The task: Copy each line below in which the string "lines" appears.

Items from a dataset
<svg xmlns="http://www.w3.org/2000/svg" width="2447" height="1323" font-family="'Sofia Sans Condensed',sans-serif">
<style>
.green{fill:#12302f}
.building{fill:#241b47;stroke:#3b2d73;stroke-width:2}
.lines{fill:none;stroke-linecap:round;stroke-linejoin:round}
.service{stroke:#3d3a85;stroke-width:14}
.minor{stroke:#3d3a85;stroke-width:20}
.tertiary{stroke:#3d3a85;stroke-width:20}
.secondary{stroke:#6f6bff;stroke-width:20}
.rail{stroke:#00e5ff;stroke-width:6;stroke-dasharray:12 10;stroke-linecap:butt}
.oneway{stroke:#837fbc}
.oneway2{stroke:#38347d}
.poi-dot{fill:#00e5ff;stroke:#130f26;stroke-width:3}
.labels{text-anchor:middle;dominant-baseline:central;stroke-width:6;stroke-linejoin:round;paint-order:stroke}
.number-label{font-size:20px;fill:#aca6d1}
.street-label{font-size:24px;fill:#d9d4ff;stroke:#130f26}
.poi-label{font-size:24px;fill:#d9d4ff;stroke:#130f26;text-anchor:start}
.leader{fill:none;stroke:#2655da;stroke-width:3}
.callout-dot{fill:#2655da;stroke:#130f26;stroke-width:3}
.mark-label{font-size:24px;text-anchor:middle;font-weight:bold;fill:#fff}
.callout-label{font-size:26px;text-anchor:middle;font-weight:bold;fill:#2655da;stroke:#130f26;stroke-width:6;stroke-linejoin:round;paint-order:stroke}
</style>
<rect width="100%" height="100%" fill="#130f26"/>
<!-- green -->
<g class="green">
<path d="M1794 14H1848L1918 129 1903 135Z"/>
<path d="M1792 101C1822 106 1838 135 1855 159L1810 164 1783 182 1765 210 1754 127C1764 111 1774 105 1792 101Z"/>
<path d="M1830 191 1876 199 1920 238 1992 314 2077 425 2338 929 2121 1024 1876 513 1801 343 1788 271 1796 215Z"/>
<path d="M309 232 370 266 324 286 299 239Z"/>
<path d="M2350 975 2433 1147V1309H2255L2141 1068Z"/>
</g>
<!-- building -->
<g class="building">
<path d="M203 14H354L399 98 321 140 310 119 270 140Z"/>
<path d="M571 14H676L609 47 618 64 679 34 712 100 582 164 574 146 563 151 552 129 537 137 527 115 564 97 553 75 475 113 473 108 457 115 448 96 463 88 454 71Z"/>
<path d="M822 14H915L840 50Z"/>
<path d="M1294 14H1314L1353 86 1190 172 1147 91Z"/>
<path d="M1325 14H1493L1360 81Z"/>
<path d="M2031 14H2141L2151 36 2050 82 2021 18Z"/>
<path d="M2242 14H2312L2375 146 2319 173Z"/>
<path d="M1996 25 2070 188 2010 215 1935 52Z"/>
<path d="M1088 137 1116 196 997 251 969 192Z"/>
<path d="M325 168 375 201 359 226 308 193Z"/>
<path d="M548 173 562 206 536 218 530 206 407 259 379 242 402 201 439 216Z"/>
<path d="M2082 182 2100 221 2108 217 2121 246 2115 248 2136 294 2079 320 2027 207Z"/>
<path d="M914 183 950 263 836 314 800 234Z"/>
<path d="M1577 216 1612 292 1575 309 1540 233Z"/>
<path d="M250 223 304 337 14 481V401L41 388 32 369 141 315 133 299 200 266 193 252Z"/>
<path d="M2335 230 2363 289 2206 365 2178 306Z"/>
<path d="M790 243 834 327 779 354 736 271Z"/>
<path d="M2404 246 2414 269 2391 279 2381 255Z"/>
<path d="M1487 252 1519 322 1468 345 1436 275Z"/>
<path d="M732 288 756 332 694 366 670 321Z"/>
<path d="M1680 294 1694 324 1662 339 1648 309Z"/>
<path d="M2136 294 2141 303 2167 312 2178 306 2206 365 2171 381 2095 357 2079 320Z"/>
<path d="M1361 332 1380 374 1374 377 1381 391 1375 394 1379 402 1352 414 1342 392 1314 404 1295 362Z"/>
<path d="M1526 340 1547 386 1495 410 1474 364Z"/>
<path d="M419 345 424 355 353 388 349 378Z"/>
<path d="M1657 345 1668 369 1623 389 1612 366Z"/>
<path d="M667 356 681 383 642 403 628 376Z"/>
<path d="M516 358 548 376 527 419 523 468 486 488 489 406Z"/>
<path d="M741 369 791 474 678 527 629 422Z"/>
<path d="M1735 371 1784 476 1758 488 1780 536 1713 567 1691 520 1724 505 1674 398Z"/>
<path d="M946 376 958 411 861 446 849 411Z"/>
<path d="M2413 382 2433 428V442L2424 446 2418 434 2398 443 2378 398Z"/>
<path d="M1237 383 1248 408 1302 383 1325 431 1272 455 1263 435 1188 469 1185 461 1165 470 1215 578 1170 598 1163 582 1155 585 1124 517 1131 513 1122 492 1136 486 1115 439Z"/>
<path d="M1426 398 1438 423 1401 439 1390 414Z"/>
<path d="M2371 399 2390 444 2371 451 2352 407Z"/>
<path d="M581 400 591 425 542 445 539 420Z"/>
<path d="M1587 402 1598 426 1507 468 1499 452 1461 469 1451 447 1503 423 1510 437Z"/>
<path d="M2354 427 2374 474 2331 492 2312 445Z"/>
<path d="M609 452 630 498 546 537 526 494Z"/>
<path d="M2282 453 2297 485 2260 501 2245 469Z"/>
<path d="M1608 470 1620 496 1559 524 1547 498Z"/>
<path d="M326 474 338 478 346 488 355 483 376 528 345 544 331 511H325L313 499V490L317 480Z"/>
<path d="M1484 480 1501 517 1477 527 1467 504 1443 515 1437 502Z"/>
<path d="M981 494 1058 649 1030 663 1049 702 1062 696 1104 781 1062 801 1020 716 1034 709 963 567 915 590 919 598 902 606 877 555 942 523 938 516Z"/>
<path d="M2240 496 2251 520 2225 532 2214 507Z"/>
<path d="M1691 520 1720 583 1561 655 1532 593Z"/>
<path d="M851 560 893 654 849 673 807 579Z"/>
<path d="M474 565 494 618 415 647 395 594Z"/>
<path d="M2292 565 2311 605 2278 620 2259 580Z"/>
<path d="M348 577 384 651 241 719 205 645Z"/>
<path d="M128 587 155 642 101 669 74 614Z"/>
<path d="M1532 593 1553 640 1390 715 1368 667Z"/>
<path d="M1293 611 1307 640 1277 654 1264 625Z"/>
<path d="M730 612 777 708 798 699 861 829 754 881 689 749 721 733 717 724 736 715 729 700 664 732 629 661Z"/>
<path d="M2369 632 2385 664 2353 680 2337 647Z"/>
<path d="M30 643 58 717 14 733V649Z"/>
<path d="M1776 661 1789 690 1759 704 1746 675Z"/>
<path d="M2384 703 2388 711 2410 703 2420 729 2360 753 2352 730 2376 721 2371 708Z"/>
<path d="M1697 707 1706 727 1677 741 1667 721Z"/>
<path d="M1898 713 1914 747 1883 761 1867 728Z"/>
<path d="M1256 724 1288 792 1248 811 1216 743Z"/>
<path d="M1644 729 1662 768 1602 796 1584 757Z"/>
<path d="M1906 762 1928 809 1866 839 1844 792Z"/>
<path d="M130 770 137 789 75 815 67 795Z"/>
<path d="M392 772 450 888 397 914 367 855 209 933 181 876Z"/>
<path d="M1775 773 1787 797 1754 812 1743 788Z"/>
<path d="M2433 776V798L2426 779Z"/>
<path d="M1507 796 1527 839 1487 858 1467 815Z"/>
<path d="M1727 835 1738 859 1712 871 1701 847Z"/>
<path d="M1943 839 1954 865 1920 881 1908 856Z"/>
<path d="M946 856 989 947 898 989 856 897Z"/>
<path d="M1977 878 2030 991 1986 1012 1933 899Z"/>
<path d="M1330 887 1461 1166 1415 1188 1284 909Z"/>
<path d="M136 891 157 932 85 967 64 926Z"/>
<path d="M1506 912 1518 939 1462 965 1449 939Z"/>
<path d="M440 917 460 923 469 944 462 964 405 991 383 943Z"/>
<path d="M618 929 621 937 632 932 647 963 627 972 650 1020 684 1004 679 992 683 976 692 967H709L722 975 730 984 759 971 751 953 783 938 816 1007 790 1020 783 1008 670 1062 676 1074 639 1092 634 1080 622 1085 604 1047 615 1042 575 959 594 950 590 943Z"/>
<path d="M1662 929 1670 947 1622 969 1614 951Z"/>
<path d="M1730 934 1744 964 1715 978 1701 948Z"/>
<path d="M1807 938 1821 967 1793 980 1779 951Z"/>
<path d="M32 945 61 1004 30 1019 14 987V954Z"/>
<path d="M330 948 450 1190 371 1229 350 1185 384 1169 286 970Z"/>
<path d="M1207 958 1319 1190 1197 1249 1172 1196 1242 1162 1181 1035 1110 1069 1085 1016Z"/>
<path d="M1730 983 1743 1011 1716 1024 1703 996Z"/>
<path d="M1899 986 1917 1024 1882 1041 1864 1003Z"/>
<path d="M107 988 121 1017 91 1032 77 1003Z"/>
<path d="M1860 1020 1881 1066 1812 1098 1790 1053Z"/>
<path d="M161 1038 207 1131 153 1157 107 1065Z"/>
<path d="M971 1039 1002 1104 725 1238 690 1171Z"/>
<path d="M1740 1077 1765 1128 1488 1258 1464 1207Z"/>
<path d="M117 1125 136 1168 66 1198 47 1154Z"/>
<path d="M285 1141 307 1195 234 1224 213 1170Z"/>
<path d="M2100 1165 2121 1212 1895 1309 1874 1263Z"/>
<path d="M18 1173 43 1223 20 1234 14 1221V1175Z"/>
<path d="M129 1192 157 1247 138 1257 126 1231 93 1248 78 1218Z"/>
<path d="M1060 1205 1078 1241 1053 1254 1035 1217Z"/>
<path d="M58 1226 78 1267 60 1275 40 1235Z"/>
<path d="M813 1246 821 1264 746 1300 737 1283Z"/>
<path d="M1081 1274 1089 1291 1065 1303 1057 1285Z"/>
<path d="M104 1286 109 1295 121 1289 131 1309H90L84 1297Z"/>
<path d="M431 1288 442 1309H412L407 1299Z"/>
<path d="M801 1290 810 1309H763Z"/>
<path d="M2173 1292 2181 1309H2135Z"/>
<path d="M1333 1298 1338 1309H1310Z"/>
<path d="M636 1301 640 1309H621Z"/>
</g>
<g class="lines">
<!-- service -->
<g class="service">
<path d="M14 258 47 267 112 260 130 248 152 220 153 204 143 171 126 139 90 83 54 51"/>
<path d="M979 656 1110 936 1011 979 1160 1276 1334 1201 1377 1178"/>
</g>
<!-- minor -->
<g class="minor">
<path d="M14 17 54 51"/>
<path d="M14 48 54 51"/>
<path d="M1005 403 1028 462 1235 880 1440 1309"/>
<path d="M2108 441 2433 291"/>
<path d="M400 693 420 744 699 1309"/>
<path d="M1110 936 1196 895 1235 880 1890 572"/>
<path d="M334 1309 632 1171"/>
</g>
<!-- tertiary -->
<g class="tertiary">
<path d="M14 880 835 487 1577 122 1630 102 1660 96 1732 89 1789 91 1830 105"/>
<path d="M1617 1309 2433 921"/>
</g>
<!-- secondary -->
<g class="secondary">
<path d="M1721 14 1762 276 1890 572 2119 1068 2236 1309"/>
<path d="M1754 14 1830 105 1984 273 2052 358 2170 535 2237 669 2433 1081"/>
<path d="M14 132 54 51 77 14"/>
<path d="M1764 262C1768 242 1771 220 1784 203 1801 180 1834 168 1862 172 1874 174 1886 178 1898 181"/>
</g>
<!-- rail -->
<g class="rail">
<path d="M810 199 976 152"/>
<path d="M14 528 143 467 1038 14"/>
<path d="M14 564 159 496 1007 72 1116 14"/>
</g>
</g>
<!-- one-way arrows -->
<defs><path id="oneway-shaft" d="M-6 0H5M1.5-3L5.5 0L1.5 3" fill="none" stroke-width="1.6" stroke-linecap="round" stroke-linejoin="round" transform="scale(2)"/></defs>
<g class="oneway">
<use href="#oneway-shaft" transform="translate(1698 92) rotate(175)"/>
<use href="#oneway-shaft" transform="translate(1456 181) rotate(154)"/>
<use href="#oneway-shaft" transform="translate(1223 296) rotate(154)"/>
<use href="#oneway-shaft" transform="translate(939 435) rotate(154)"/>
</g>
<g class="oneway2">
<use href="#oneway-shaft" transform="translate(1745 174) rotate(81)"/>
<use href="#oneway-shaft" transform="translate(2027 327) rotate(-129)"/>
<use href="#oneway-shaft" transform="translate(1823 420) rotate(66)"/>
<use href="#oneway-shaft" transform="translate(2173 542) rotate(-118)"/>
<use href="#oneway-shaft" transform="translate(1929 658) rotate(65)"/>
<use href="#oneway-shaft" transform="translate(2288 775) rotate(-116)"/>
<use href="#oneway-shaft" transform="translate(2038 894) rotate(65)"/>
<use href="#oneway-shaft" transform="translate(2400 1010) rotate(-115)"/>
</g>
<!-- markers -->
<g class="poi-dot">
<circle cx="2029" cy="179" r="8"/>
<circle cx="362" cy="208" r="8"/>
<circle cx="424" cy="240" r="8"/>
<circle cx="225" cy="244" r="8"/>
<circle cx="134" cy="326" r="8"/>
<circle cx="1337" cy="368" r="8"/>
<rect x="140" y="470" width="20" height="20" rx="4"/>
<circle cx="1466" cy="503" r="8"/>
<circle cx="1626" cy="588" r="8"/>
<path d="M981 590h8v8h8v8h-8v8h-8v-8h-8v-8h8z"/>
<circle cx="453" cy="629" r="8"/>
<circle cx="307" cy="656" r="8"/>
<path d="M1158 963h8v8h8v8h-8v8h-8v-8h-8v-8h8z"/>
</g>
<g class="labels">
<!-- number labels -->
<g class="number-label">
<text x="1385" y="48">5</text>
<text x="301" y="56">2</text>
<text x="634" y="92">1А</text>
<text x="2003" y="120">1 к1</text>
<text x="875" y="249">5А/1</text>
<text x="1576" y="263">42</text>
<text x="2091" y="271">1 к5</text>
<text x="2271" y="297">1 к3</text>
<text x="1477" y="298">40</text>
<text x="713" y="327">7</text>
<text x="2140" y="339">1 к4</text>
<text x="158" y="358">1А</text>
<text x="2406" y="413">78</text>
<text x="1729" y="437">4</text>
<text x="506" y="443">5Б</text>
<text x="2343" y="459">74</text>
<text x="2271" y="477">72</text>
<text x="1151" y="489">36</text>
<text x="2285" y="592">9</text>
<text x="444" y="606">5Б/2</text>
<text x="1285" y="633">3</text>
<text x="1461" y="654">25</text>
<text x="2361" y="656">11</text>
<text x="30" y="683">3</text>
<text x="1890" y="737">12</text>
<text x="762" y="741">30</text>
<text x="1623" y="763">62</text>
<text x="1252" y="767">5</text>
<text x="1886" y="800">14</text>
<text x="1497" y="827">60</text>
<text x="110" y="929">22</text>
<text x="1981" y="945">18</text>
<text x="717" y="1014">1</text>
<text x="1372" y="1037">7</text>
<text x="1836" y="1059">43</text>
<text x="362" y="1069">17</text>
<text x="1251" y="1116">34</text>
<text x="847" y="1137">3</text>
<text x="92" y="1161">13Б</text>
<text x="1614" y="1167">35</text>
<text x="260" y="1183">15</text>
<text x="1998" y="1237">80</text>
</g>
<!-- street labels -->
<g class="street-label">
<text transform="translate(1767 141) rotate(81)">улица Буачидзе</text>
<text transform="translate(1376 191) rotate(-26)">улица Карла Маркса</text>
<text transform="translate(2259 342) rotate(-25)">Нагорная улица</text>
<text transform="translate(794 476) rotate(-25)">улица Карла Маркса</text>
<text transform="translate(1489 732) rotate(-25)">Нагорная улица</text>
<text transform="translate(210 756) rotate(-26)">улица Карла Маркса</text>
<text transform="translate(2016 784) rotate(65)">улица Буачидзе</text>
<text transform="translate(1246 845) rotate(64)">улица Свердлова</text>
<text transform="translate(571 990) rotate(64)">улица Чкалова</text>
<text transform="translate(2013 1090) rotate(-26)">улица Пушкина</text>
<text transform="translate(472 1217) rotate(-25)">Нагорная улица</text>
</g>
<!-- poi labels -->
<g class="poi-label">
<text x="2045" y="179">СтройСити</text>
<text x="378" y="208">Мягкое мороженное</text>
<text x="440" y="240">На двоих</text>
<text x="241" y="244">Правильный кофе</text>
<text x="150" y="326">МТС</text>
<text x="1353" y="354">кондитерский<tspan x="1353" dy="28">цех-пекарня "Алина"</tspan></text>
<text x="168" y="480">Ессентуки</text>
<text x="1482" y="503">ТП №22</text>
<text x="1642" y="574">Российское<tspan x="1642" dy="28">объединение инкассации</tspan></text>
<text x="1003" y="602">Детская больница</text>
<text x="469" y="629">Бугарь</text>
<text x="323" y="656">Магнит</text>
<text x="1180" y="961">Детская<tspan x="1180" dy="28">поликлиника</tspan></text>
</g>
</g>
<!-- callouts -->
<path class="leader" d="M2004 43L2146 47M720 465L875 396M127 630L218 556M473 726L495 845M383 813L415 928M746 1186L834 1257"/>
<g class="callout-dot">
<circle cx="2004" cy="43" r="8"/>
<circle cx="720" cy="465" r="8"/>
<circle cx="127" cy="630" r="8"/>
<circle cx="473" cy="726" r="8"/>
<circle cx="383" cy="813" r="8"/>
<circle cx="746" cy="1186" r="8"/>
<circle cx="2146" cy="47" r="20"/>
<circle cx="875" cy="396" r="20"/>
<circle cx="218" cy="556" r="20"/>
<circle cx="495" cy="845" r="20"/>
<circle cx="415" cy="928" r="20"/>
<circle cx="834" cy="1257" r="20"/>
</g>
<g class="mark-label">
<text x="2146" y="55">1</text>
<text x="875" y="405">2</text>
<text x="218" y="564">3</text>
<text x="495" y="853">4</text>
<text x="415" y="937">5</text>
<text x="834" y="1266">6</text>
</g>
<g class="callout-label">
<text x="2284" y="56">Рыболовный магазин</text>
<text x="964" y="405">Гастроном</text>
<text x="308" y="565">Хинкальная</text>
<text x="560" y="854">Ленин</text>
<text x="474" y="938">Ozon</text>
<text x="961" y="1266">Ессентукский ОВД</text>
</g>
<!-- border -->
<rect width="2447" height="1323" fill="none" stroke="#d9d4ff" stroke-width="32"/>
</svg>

Your solution:
.lines{fill:none;stroke-linecap:round;stroke-linejoin:round}
<g class="lines">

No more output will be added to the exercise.